I have worked at several startups where I was like employee number ten, and you can always feel the culture shift the moment they start hiring MBAs.
Yea. I can't think of a single MBA I've met that wasn't a piece of shit.
Cause theyre literally given inflated egos about "how great your business acumen is" when really theyre morally bankrupt parasites who finished (compared to real degrees) coloring books.
The ownership class and their mba lackeys have done a real bang up job not only separating the two cultures, but getting them both to think through the mental model of business and profit whenever they're pondering how to practice their profession.
As an econ major with a BS, please don't lump me in with the econ majors who went to business school for a MBA. I like cool math, not venture capitalism cancer.
Prove your purity
The only thing funny about the Laffer curve is how little it now matters.
It was used to justify Reagnomics, which then immediately proved we weren't nearly as high on the Laffer curve as we assumed. Because of this, we have concrete evidence that lowering taxes on the rich doesn't increase government revenues.
Yet we're still doing that 50 years later. Despite the only vaguely scientific thing behind it proving it doesn't work decades ago.
Imagine being in a catholic family, reading the Bible, and always walking away thinking that Judas did the right thing (despite everything else the Bible says). That's US economic policy for the last 50 years.
When your econ program is in a business college, they push the MBA hardcore. So glad I never entertained that.
Fucking finally we're talking sense.
I have a PhD in research psychology, and worked with researchers in a lot of other disciplines. I have been mansplained about topics in my field (including the topic of my dissertation) by more MBAs than any other field. More often than not they are vastly oversimplifying or just getting things completely wrong. Try telling them that though and it's like talking to a wall.
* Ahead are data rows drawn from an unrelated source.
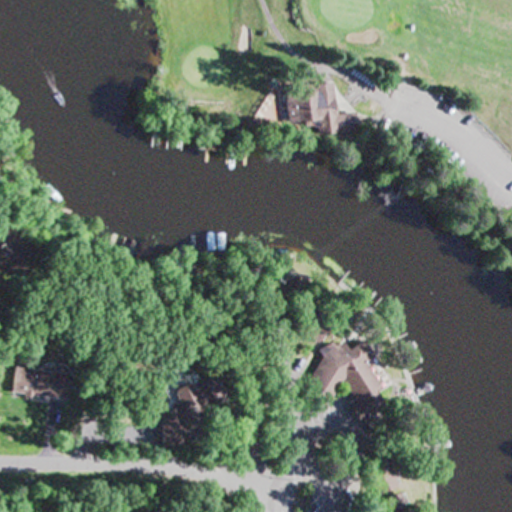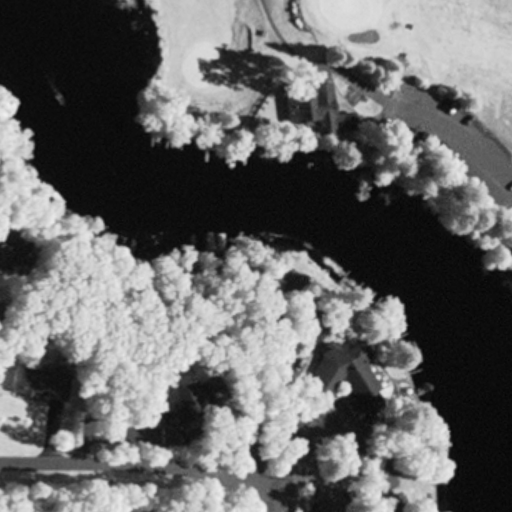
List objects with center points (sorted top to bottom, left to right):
park: (344, 10)
park: (347, 89)
building: (306, 109)
river: (262, 199)
road: (109, 284)
building: (339, 377)
building: (30, 385)
building: (180, 400)
road: (144, 458)
building: (369, 478)
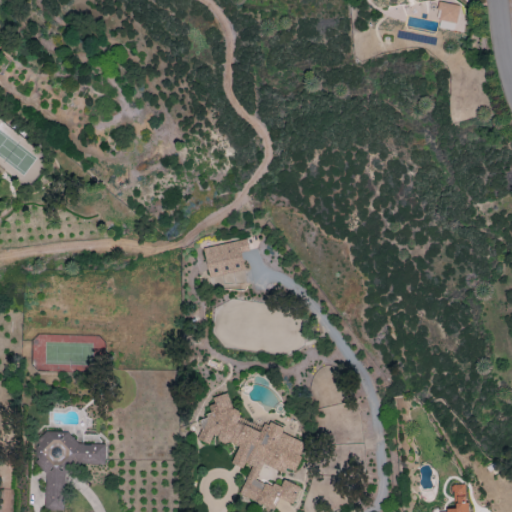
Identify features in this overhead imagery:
building: (447, 12)
road: (504, 36)
road: (233, 207)
building: (225, 256)
road: (365, 380)
building: (255, 450)
building: (63, 464)
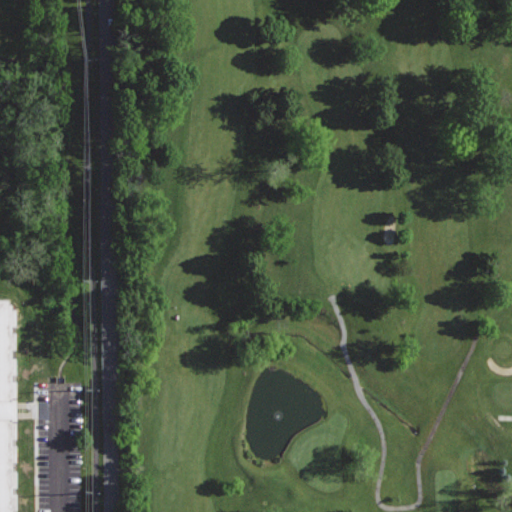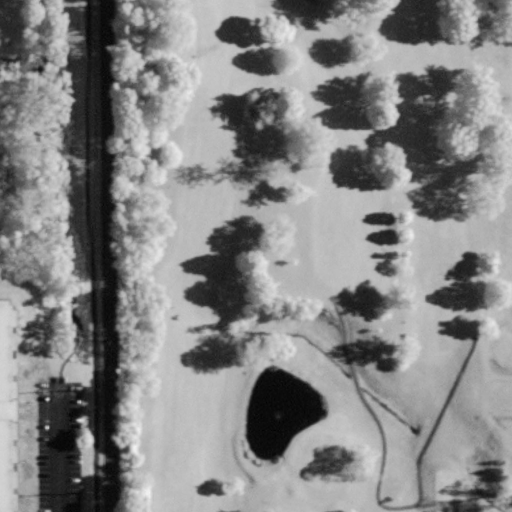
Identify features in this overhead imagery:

I wonder if their general incompetence at most things makes them desperate to be good at something that actually matters to the point that they feel the need to act smart about shit they don’t really understand. Especially when you think about the nature of their field and how horrible their peers are/also are it really starts to be a bad feedback loop. And then there’s the extra fun part about the kind of people that MBA programs attract in the first place.
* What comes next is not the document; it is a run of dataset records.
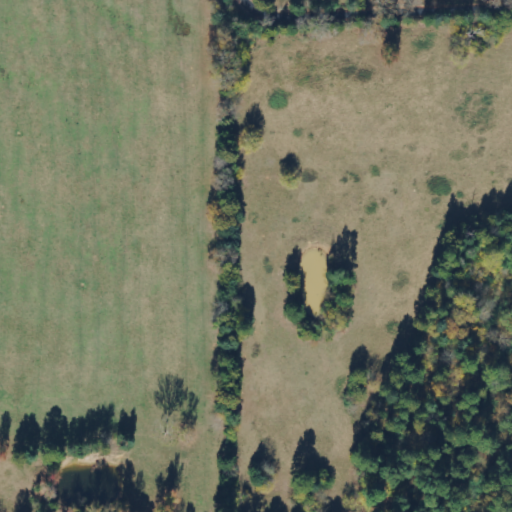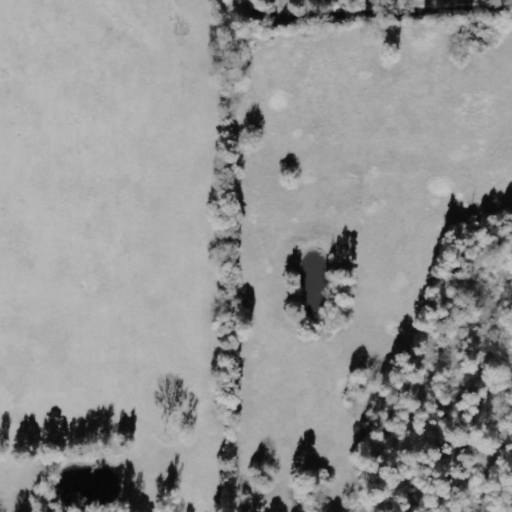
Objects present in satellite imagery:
road: (381, 11)
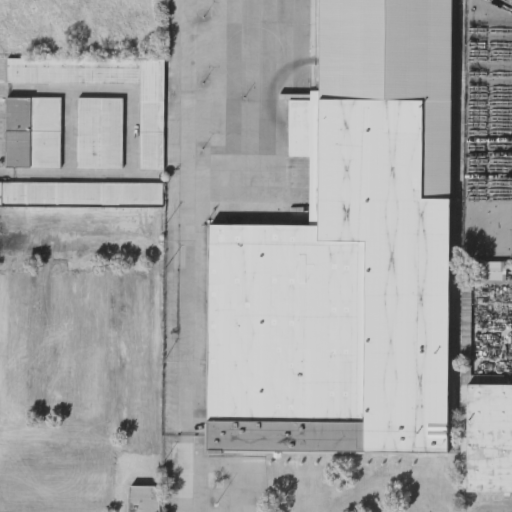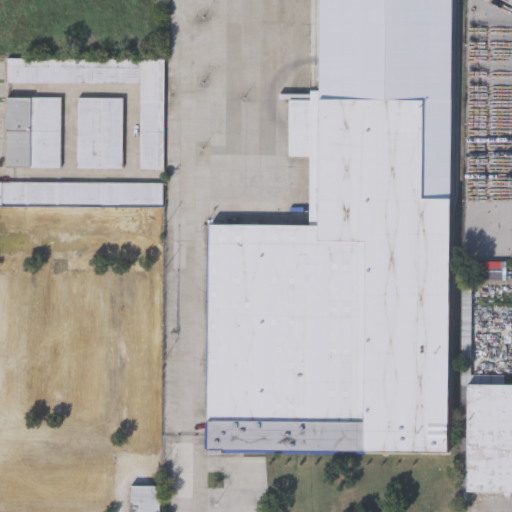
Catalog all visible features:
building: (395, 68)
building: (108, 88)
building: (108, 92)
building: (33, 131)
building: (100, 131)
road: (129, 132)
building: (33, 134)
building: (100, 134)
building: (80, 192)
building: (81, 208)
building: (82, 217)
building: (342, 257)
road: (187, 271)
building: (336, 299)
road: (155, 314)
road: (45, 344)
building: (11, 346)
building: (84, 347)
building: (11, 349)
building: (84, 350)
building: (136, 356)
building: (137, 359)
building: (269, 435)
building: (488, 436)
building: (488, 438)
road: (62, 440)
building: (51, 480)
building: (51, 482)
building: (144, 498)
building: (143, 499)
It must be awful, them constantly having to justify their existence as parasites. I’d feel bad for them if they didn’t cause huge amounts of damage at all levels while avoiding therapy.
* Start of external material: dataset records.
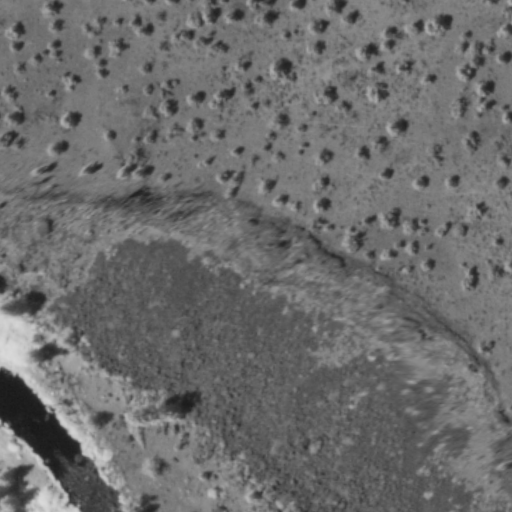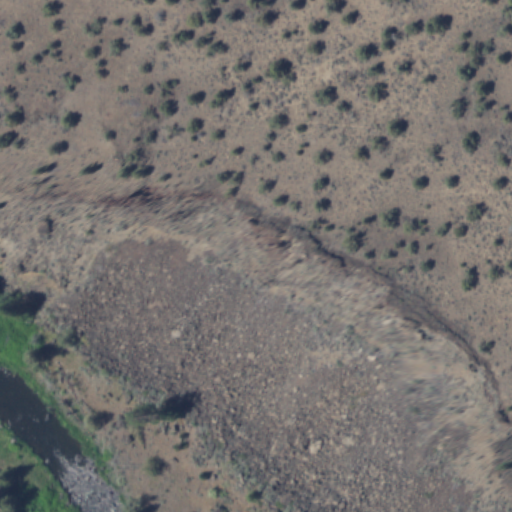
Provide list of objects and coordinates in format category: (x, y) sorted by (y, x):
road: (240, 68)
river: (54, 450)
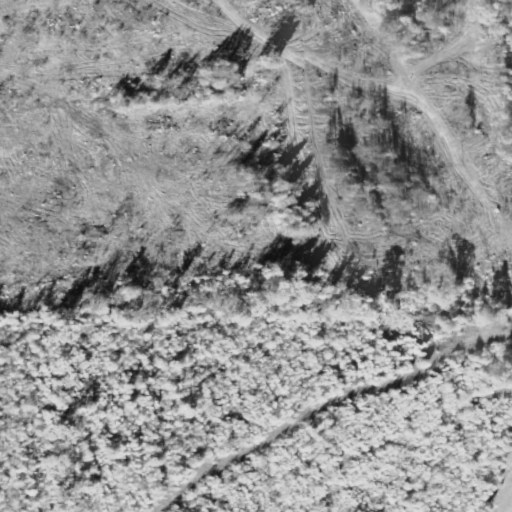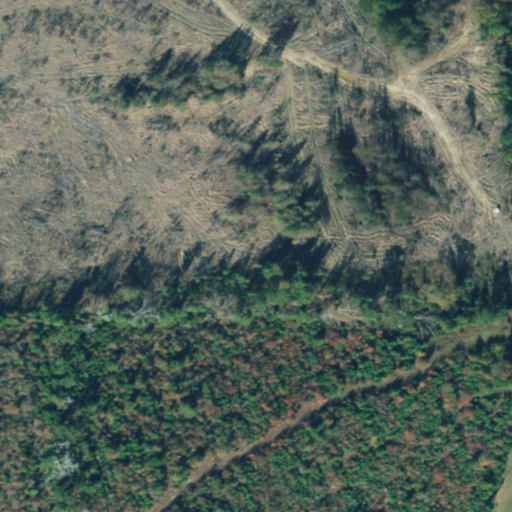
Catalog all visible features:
road: (336, 72)
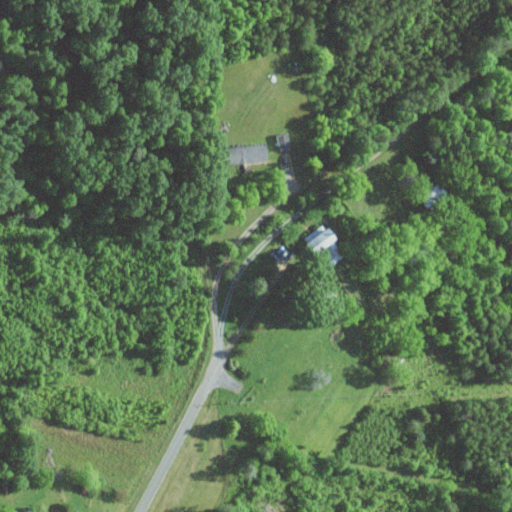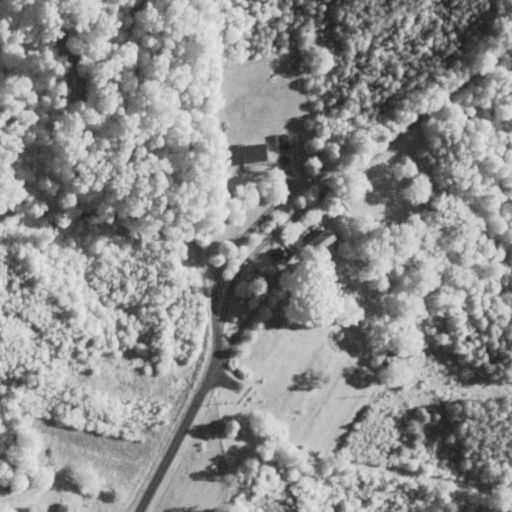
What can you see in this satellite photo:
building: (240, 155)
road: (358, 161)
road: (230, 249)
road: (191, 409)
Yeah I do think there is something to the culture of MBA programs. All the information available for current and prospective students at my university was very much of the tone that mbas change the world. The halls of the business school were filled with famous rich people who'd visited the school or gifted money along with plaques about MBA grads and the amazing things they did. It's just full of subtle reminders about how the degree is a gateway to being some big powerful person. I'm sure that makes an impact on the students' attitudes.